◆ INSTRUCTIONS FOR THE TASK: This exercise calls for the whole listing to be given again exactly, without images.
___
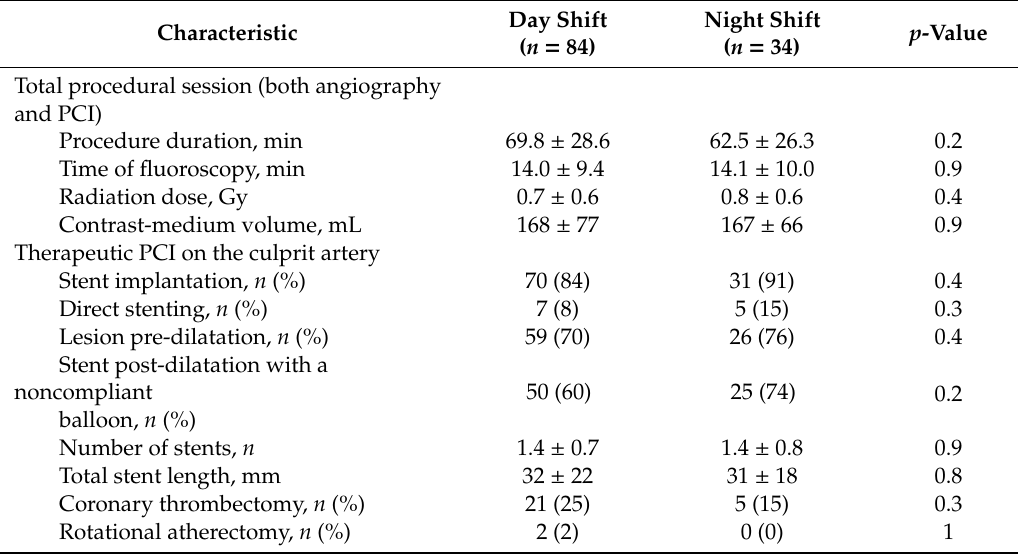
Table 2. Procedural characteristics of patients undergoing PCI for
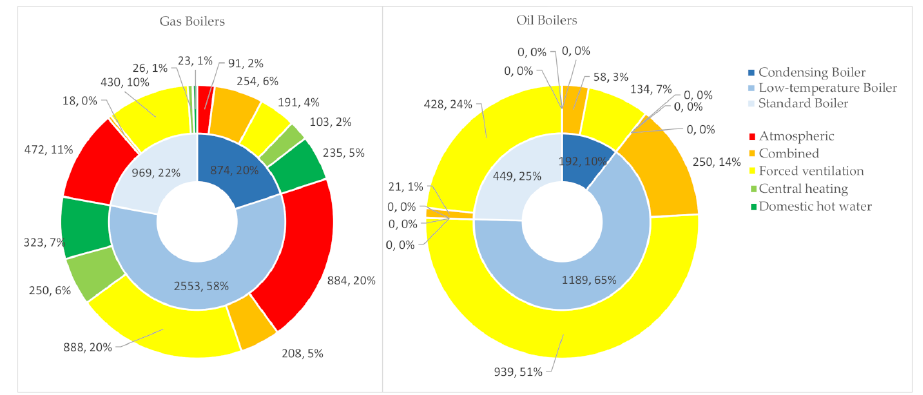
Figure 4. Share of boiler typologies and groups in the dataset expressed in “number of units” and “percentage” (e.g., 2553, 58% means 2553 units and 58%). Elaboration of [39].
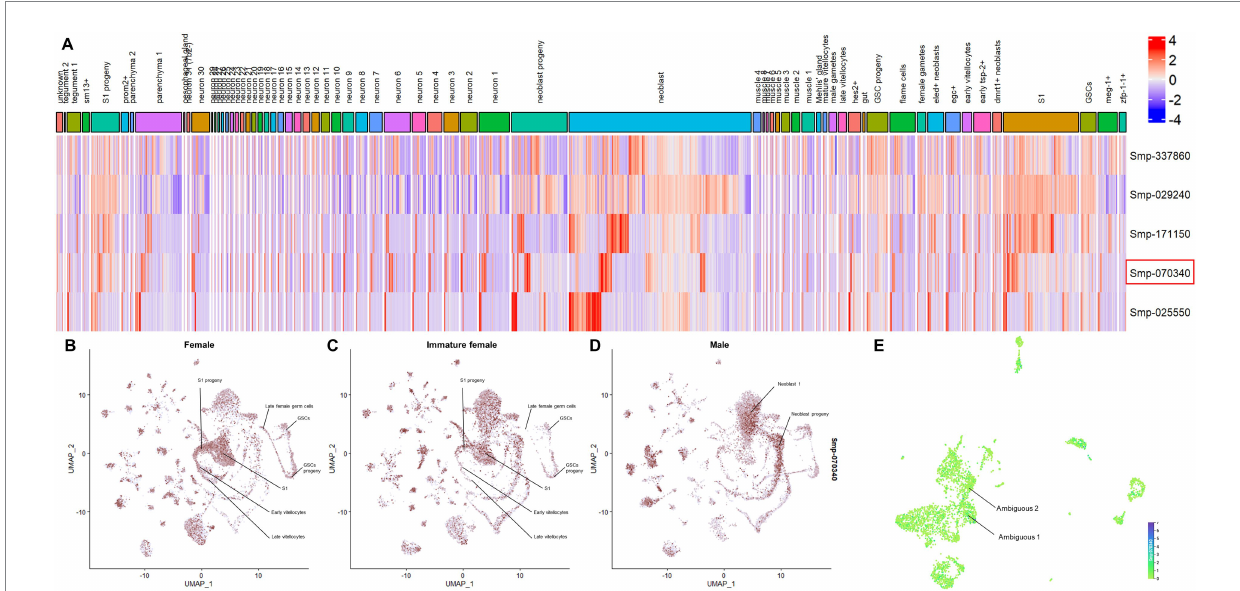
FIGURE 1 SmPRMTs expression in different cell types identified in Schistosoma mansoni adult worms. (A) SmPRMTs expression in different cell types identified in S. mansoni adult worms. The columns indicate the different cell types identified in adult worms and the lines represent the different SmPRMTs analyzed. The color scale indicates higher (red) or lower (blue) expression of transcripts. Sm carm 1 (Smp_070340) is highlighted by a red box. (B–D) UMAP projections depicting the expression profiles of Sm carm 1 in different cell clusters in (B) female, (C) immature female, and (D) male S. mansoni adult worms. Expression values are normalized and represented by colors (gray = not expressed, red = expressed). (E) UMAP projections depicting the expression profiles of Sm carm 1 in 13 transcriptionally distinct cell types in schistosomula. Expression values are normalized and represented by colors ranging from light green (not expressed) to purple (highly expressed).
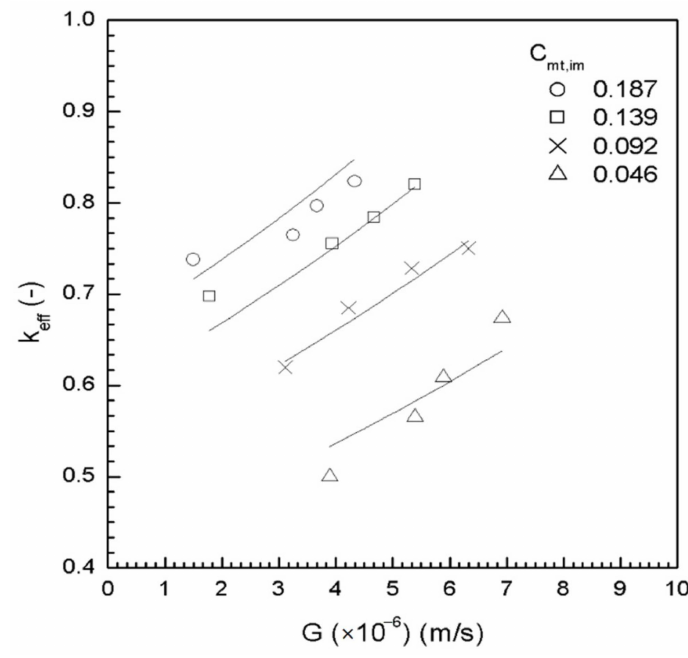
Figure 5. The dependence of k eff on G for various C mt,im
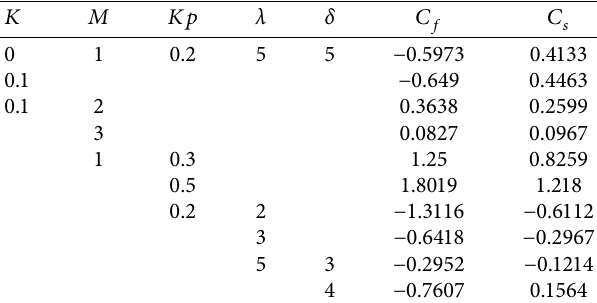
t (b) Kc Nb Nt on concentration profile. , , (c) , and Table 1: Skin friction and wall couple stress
___
◆ OUTPUT FOR THIS EXERCISE:
Table 2. Procedural characteristics of patients undergoing PCI for
Figure 4. Share of boiler typologies and groups in the dataset expressed in “number of units” and “percentage” (e.g., 2553, 58% means 2553 units and 58%). Elaboration of [39].
FIGURE 1 SmPRMTs expression in different cell types identified in Schistosoma mansoni adult worms. (A) SmPRMTs expression in different cell types identified in S. mansoni adult worms. The columns indicate the different cell types identified in adult worms and the lines represent the different SmPRMTs analyzed. The color scale indicates higher (red) or lower (blue) expression of transcripts. Sm carm 1 (Smp_070340) is highlighted by a red box. (B–D) UMAP projections depicting the expression profiles of Sm carm 1 in different cell clusters in (B) female, (C) immature female, and (D) male S. mansoni adult worms. Expression values are normalized and represented by colors (gray = not expressed, red = expressed). (E) UMAP projections depicting the expression profiles of Sm carm 1 in 13 transcriptionally distinct cell types in schistosomula. Expression values are normalized and represented by colors ranging from light green (not expressed) to purple (highly expressed).
Figure 5. The dependence of k eff on G for various C mt,im
t (b) Kc Nb Nt on concentration profile. , , (c) , and Table 1: Skin friction and wall couple stress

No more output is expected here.